(Data entries)
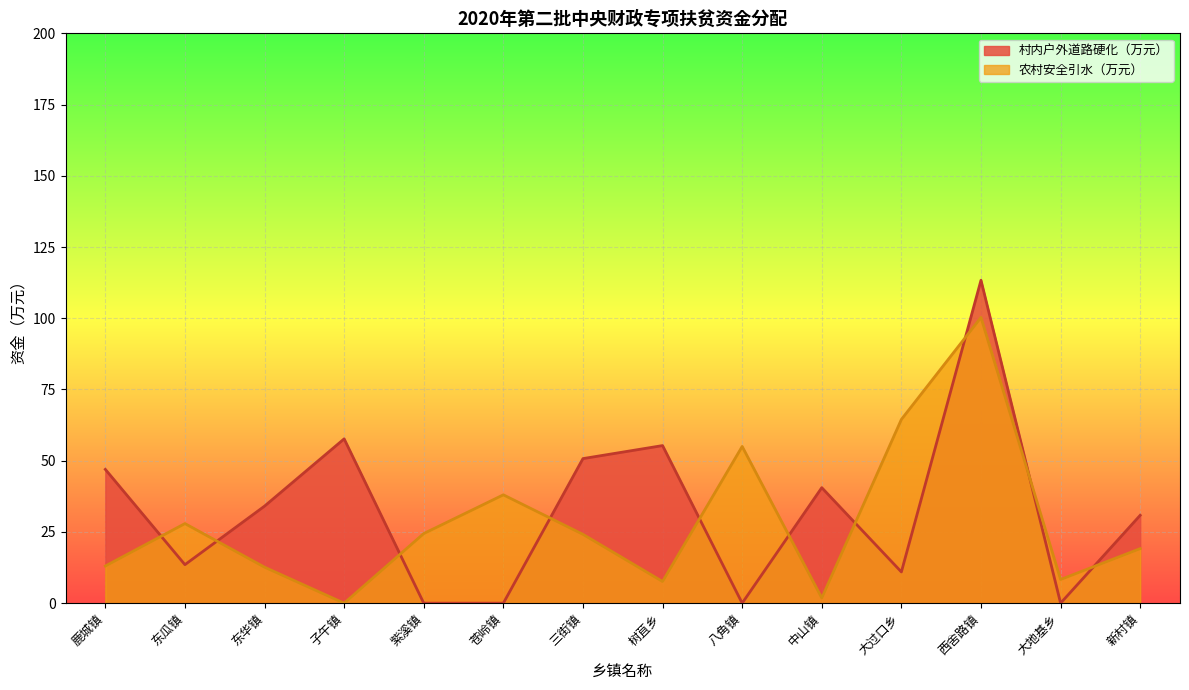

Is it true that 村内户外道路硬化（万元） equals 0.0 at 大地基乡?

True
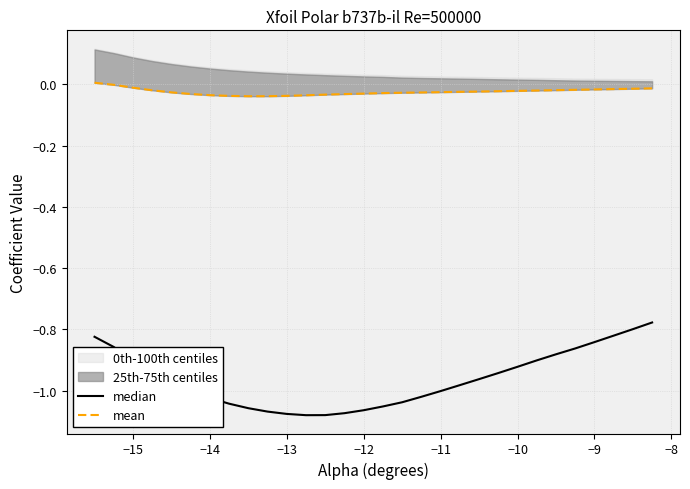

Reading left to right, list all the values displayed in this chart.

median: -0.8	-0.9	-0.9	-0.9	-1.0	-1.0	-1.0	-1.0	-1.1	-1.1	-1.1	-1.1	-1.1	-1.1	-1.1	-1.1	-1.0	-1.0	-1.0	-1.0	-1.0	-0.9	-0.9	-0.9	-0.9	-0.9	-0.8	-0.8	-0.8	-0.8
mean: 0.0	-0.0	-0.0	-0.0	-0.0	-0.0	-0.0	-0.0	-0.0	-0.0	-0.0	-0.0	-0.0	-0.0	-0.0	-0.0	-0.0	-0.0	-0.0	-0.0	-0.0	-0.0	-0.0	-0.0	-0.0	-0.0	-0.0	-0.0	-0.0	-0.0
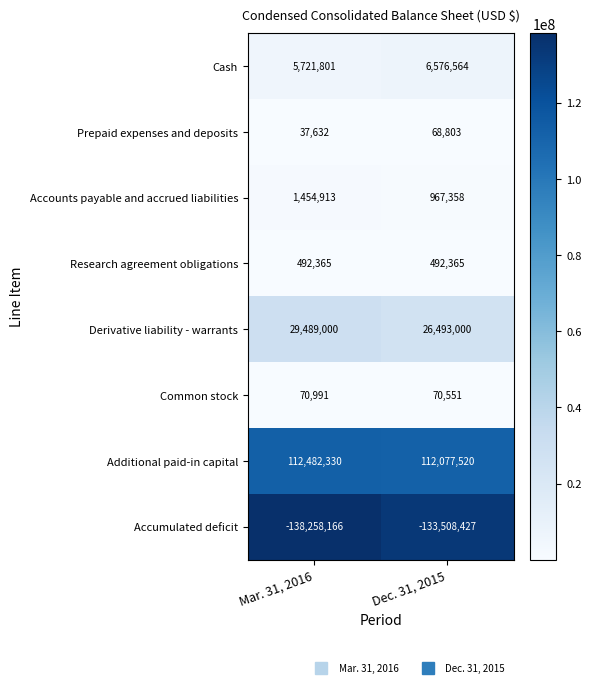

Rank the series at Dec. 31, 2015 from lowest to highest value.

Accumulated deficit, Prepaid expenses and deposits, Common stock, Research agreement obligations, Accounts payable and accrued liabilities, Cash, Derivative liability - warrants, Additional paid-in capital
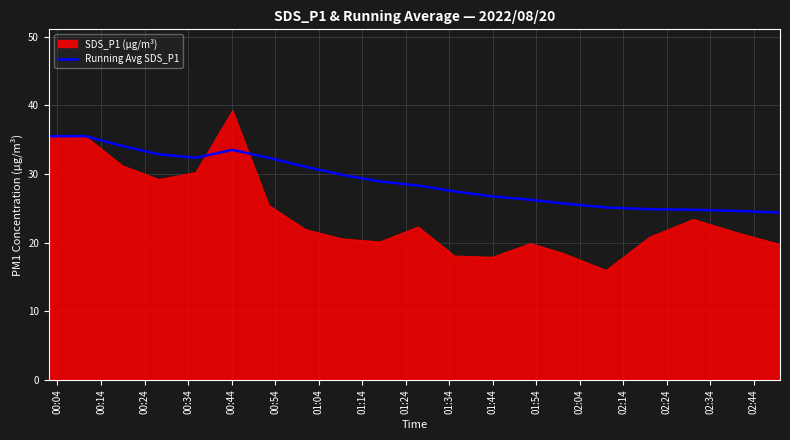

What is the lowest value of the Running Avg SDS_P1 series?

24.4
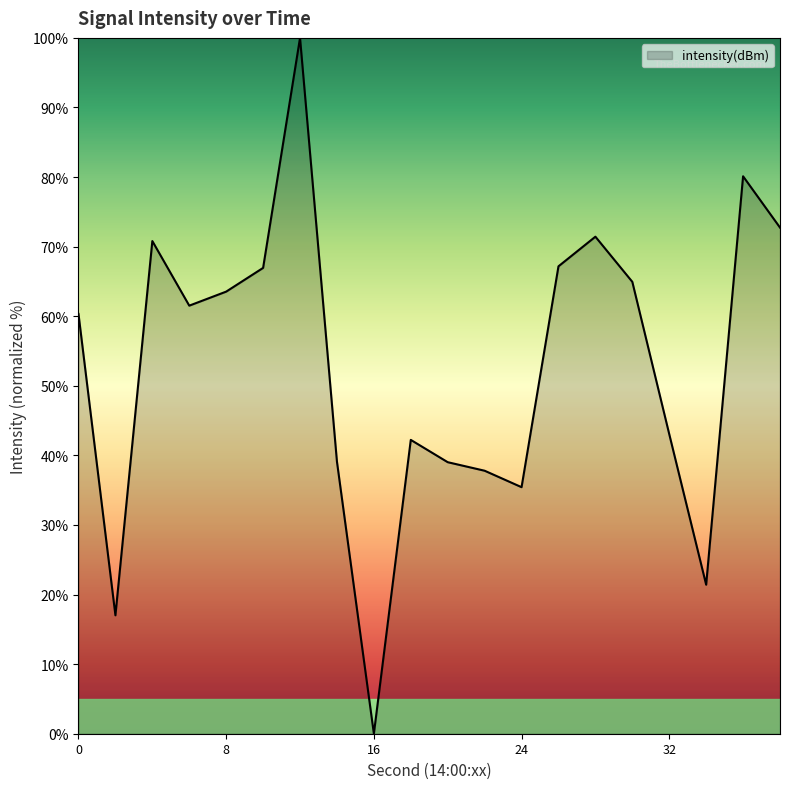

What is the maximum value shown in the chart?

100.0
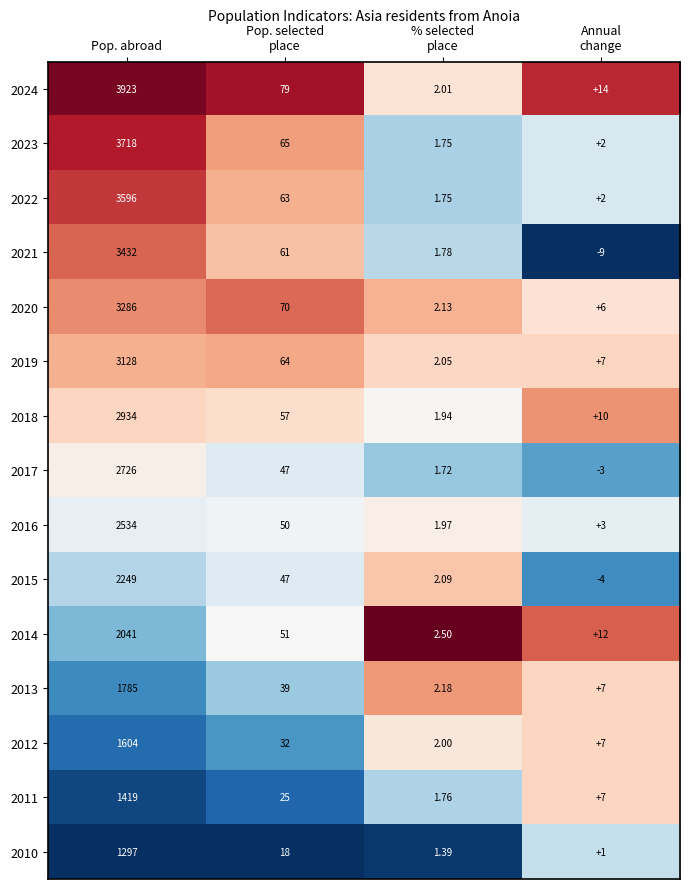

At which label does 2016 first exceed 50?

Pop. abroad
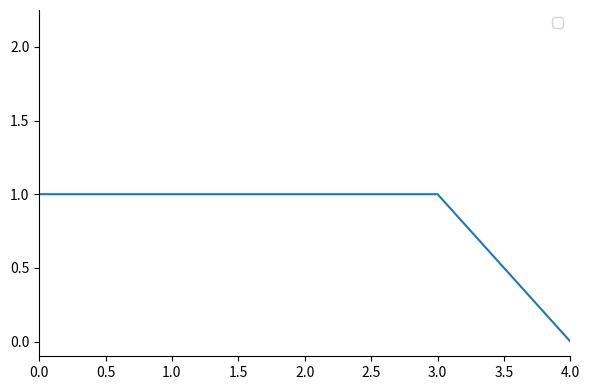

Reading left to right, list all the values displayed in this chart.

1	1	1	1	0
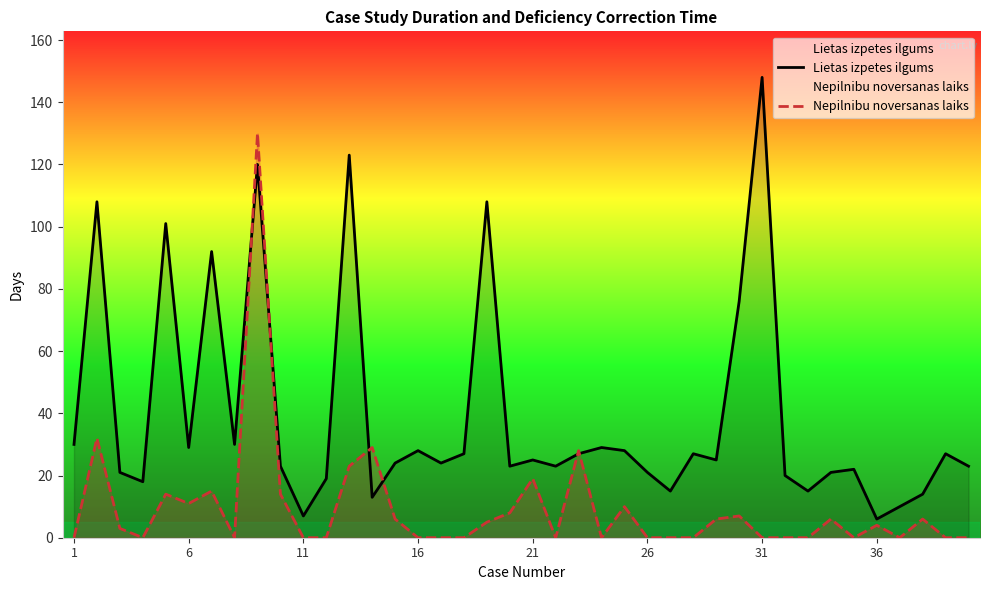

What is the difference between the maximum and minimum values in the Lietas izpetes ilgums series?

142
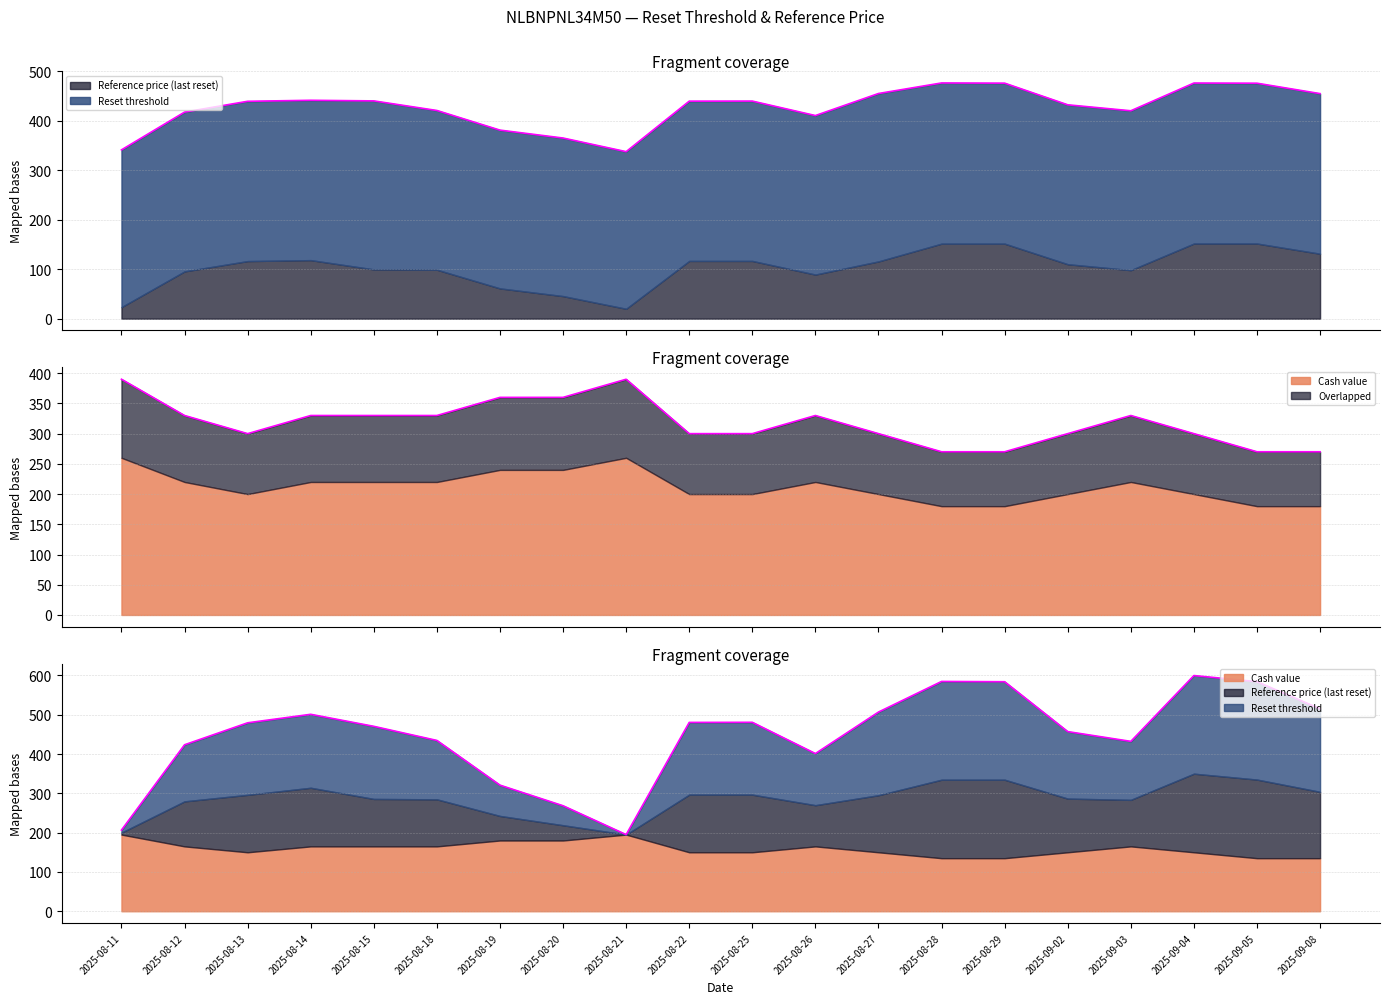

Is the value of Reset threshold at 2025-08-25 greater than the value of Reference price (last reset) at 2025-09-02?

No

Work item:
Rewrite all the records above, replacing "Reading left to right" with "Going from left to right" and keeping everything else the same. Omit the pictures from your answer.

Task output:
Is it true that 村内户外道路硬化（万元） equals 0.0 at 大地基乡?

True

Going from left to right, list all the values displayed in this chart.

median: -0.8	-0.9	-0.9	-0.9	-1.0	-1.0	-1.0	-1.0	-1.1	-1.1	-1.1	-1.1	-1.1	-1.1	-1.1	-1.1	-1.0	-1.0	-1.0	-1.0	-1.0	-0.9	-0.9	-0.9	-0.9	-0.9	-0.8	-0.8	-0.8	-0.8
mean: 0.0	-0.0	-0.0	-0.0	-0.0	-0.0	-0.0	-0.0	-0.0	-0.0	-0.0	-0.0	-0.0	-0.0	-0.0	-0.0	-0.0	-0.0	-0.0	-0.0	-0.0	-0.0	-0.0	-0.0	-0.0	-0.0	-0.0	-0.0	-0.0	-0.0

Rank the series at Dec. 31, 2015 from lowest to highest value.

Accumulated deficit, Prepaid expenses and deposits, Common stock, Research agreement obligations, Accounts payable and accrued liabilities, Cash, Derivative liability - warrants, Additional paid-in capital

What is the lowest value of the Running Avg SDS_P1 series?

24.4

What is the maximum value shown in the chart?

100.0

At which label does 2016 first exceed 50?

Pop. abroad

Going from left to right, list all the values displayed in this chart.

1	1	1	1	0

What is the difference between the maximum and minimum values in the Lietas izpetes ilgums series?

142

Is the value of Reset threshold at 2025-08-25 greater than the value of Reference price (last reset) at 2025-09-02?

No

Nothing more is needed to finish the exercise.